Ms. Mollerus notes that the disciples asked Jesus, without recognizing him, to stay with them. He responds by breaking bread in an offering of Eucharist--his own body and blood. By doing so, she concludes, Jesus has given the disciples the very thing they ask for and the very thing they will spend their lives trying to seek. I would agree.

We are in the world, but not of it. We are Spirit and matter, body and soul. We are sinners forgiven in the blood of Jesus Christ. We are a people meant for eternity but living in history. Thus, we seek God through the handicaps of our own imperfections. Through Christ, God himself also seeks us out. Through the sacrament of the Eucharist, Christ stays with us. His Real Presence nourishes us with that foretaste of the joy and fulfillment we will experience eternally with him in heaven. Meanwhile, we live here on earth, where some days it's much harder to see God than others. Some days it will be hard to see him at all. Like the day a man finds out that his wife has suffered a debilitating stroke that has left her brain-dead, while she's pregnant with their child. Like the day a pillar of the community betrays everyone who has ever known him and explodes a bomb in a backpack he wears, killing dozens and wounding many more in a London Tube station. Like the day when a young man realizes that his mother may die before his son remembers her, because her frail body can't withstand the chemo-therapy that supposed to end her breast cancer. Those are the days when God's presence, while still with us, becomes that much harder to discern. Our challenge is to seek him out all the more.

God did not will these disasters upon us. He permits them only because through the mystery of his Love, he is able to draw some good out of even the most insidious evil. This is the secret of his mercy. Many of us understand how grateful we should be to him for it. How many times have many of us wondered why God still bothers with us? How many times have we said "no" to some temptation, only to find ourselves surrendering to it sooner or later? How many times have we shattered the promises we meant to keep?
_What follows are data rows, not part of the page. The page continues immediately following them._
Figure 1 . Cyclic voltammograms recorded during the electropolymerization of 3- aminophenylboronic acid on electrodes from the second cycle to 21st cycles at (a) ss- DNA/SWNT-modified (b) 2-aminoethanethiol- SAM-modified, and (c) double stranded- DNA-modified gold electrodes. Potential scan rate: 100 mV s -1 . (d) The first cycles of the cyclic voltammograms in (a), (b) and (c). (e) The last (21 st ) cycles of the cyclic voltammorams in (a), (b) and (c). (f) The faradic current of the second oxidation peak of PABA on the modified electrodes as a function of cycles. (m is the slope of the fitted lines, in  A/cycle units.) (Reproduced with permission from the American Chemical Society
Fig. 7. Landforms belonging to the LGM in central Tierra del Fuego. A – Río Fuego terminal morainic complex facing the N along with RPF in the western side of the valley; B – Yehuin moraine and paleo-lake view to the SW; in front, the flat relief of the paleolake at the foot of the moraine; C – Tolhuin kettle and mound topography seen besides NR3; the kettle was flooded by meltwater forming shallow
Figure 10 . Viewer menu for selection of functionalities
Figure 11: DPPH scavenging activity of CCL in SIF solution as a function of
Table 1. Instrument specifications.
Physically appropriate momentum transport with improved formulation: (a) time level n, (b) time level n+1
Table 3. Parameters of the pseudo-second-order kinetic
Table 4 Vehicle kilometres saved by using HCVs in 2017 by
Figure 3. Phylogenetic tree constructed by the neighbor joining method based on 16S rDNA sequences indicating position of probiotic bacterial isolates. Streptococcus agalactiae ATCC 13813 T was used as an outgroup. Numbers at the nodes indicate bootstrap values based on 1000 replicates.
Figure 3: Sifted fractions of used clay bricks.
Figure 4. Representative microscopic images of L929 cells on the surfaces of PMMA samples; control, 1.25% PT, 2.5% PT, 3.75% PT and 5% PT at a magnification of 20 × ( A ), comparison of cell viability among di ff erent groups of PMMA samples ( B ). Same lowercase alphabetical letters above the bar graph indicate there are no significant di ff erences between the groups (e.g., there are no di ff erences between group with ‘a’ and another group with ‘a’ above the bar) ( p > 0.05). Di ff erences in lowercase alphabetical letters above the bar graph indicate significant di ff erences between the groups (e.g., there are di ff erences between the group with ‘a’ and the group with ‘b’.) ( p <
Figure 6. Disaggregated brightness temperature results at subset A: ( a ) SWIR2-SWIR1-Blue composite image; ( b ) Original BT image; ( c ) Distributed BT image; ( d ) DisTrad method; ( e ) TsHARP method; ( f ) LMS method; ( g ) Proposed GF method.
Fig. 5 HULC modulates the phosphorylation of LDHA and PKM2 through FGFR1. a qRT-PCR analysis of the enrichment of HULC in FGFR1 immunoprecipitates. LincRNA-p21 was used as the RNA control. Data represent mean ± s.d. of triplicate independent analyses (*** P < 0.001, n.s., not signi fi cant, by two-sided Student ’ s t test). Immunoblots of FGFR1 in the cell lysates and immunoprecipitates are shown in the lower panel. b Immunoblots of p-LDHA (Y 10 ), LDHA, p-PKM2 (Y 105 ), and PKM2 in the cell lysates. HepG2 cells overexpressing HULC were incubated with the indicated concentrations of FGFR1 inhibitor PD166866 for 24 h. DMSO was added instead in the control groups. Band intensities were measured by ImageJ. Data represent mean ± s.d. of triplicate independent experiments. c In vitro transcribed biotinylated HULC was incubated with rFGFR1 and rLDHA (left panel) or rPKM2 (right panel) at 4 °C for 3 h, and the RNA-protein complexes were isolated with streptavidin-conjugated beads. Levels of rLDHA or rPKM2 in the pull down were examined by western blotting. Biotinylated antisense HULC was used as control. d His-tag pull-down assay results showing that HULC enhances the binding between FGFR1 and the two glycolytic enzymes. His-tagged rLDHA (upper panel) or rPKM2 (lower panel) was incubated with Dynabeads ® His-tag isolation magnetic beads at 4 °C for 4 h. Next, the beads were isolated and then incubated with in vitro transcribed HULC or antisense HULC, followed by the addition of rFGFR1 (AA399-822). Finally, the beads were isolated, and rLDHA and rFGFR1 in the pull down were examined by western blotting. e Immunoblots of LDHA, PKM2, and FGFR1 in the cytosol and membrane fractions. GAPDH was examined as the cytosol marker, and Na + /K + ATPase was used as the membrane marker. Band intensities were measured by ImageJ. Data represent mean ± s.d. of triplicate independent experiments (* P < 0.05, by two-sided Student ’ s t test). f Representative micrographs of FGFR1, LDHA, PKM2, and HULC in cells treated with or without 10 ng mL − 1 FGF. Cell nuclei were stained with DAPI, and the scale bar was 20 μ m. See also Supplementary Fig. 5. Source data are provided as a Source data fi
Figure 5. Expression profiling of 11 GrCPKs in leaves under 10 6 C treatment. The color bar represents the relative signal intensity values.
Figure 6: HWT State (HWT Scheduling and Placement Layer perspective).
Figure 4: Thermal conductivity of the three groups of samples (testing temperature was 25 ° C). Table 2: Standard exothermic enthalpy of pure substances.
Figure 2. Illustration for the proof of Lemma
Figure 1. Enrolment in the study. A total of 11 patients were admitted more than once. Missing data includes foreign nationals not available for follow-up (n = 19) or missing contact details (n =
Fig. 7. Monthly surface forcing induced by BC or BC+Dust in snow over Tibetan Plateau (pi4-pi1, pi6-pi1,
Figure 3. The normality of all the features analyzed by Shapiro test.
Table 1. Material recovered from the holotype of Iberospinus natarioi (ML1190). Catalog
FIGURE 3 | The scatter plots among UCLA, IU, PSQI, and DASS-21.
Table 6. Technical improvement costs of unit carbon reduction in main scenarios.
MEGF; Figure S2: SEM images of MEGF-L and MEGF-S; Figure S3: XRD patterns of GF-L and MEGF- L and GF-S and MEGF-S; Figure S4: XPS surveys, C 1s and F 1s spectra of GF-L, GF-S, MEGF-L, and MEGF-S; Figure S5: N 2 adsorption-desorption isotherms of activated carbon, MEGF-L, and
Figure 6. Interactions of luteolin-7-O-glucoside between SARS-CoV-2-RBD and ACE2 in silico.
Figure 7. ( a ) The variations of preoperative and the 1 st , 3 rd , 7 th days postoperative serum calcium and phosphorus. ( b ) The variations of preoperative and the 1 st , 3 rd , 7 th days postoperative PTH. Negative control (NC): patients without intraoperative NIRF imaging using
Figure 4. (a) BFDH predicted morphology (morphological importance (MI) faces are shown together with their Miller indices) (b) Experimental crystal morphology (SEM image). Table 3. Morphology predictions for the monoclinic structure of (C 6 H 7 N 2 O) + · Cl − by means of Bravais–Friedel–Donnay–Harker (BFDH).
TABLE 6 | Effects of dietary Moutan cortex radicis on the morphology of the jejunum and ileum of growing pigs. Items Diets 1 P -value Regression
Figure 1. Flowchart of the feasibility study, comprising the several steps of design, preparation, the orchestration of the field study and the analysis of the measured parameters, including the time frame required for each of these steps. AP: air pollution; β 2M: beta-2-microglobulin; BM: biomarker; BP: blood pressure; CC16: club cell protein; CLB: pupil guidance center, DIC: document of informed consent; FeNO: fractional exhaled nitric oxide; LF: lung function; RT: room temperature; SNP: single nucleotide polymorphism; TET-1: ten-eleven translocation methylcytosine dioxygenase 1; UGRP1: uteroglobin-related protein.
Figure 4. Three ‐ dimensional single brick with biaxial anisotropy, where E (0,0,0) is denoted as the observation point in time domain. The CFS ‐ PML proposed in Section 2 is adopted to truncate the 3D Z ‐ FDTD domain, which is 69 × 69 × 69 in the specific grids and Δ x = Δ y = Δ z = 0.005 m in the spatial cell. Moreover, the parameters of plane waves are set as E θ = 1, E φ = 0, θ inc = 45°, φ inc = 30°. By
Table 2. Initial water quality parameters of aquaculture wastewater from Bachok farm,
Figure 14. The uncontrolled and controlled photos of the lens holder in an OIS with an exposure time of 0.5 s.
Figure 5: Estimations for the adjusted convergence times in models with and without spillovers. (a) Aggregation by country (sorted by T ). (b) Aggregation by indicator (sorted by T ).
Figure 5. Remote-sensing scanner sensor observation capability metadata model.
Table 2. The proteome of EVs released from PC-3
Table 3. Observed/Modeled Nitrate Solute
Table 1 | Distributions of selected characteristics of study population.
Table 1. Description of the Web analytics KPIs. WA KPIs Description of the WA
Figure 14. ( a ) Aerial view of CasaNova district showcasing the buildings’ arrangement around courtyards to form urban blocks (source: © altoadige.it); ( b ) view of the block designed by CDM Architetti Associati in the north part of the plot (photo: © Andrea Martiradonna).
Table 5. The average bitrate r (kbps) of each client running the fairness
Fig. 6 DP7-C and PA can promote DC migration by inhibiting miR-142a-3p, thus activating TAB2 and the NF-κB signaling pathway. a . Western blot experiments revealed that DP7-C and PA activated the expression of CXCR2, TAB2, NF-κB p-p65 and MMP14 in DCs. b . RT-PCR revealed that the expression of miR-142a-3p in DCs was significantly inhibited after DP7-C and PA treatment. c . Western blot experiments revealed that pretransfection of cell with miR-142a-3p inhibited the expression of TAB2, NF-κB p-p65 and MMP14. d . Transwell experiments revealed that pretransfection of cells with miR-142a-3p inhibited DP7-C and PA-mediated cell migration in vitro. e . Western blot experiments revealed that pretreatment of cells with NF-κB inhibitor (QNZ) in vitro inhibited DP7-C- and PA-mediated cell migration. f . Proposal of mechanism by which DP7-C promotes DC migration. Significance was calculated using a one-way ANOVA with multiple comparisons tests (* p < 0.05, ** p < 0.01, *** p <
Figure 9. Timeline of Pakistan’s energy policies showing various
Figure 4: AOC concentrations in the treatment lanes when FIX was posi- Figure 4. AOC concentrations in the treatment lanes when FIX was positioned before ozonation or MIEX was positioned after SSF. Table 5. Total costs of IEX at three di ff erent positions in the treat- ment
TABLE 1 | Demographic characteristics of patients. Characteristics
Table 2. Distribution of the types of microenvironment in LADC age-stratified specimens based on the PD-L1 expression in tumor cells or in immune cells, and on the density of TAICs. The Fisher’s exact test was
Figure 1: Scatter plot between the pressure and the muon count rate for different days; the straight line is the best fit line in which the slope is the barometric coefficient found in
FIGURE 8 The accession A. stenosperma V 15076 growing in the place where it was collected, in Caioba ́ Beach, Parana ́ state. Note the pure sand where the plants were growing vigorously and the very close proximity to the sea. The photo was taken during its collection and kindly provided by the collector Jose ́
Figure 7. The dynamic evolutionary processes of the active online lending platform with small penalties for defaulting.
How many times did we stay seated when we knew we should stand? How many times did we hold on when we knew we should let go? Our sins are legion; we should be honest enough with ourselves to admit that. Still, God hasn't given up on us. Why, then, should we give up on him? We know he's not the cause of the evil that envelops us, don't we?

Thus, the Eucharist offers us all a chance to unite ourselves with Christ anew. We demonstrate our unity with him when we receive him in good conscience, free of any mortal sin. We experience his healing presence and share that moment of heaven that may one day be our moment for eternity! So strengthened, we then head back into that world, where we seek Christ out in the pleading arms of societies' most marginalized. We seek his presence even when evil appears to obsure him from us. We bring his presence in us to those that need to be with him through the compassion we show. Thus, Christ stays with us, as he promised us he always would. As he did for the disciples on the road to Emmaus that asked him. As he does for us today and every day until we see him face-to-face at last.